Peers demand answers over “deeply flawed” Welsh Smacking Ban Review as costs tipped to Hit £18million

A group of cross-party Peers has issued a challenge to the Welsh Government over its “inevitably limited” review of the 2020 smacking ban.

The Members of the House of Lords warn of a “worrying increase” in social services referrals, a lack of evidence that the law has improved child safety and spiralling costs of introducing the ban.

In the letter to Dawn Bowden MS, Minister for Children and Social Care, the signatories Lord Jackson, Baroness Fox, Baroness Meyer, Lord McCrea and Lord Biggar — many of whom recently debated the issue in the House of Lords — expressed serious concerns that the Welsh Government’s three-year review of the Children (Abolition of Defence of Reasonable Punishment) (Wales) Act 2020 ignored critical data gaps and mounting costs.

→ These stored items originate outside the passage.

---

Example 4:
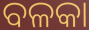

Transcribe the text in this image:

ବଳକା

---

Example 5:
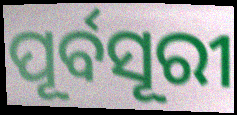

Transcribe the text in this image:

ପୂର୍ବସୂରୀ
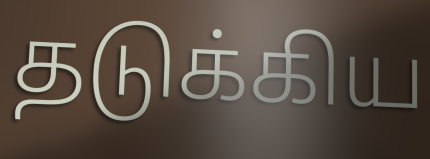
தடுக்கிய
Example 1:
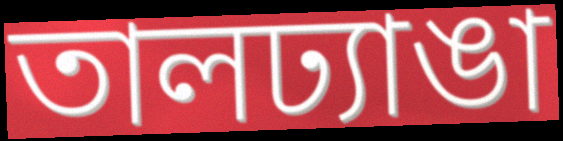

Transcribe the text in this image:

তালঢ্যাঙা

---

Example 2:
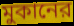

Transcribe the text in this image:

Key concerns raised by the group include:
• Hidden costs: While the official review failed to assess the financial impact, the Be Reasonable campaign estimates the cost to the public purse could be as high as £18.3 million when adjusted for inflation.
• Social services under pressure: Official figures show a “worrying increase” in referrals and investigations since the Act’s inception. However, the Welsh Government has admitted its own data collection has been “poor,” leaving the true scale of the impact unknown.
• Workload crisis: Over 13% of surveyed organisations reported their workload has been “greatly affected” by the Act, with 75% seeing some impact, raising questions about what essential child protection work is being displaced.
• No proof of success: The Peers point out that the review contains no metrics demonstrating an improvement in child wellbeing or a reduction in physical abuse, despite the massive increase in reporting and bureaucracy.

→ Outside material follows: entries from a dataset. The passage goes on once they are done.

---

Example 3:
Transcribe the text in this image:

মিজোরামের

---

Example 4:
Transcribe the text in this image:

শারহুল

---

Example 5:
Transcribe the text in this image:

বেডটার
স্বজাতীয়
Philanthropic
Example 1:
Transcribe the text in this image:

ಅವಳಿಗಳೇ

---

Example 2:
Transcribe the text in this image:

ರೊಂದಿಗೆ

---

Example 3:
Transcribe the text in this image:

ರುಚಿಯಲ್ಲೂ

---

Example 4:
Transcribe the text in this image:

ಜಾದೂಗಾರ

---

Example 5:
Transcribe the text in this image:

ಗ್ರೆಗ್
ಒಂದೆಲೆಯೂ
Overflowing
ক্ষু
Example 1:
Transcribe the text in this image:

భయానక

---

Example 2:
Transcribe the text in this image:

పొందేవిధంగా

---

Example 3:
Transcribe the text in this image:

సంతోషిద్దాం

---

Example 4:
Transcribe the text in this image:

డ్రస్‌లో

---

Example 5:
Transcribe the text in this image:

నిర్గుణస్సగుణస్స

The letter also highlights “temporary backlogs” mentioned in the review, questioning the risk posed to truly vulnerable children during these delays and asking whether the process of investigation itself is having “unintended consequences” for ordinary families.

The concerns expressed by the peers mirror criticism contained in a major review of the impact of the smacking ban from the campaign group Be Reasonable Wales, which opposed removing reasonable chastisement. The report found that despite repeated promises from Ministers, hundreds of parents had been criminalised since its introduction, while thousands of other parents could have had accusations that they had smacked their children recorded by the State under the DBS system, even if no formal action was taken by authorities, or no other evidence to support the allegation. This could potentially impact any parent who works with children or vulnerable adults, such as doctors and nurses.

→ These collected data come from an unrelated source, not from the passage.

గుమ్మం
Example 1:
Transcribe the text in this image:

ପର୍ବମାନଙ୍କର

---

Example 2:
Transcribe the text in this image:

James Kennedy, a spokesperson for the campaign group, commented: “The Welsh Government’s three-year review is a missed opportunity for transparency. We are seeing a significant rise in social services investigations and a mounting administrative burden on staff, yet there is zero evidence that children are actually safer.

“Taxpayers deserve to know if millions of pounds are being spent on a policy that creates backlogs for vulnerable children rather than protecting them. It is time for the Minister to provide a full and honest assessment of the outcomes—not just the output—of this legislation.”

The Peers and campaign group are now calling on the Minister to provide a detailed qualitative assessment of the impact on the families who have been reported to police and social services, a full assessment of costs across all government agencies and to confirm what steps are being taken to enhance data accuracy ahead of the five-year report.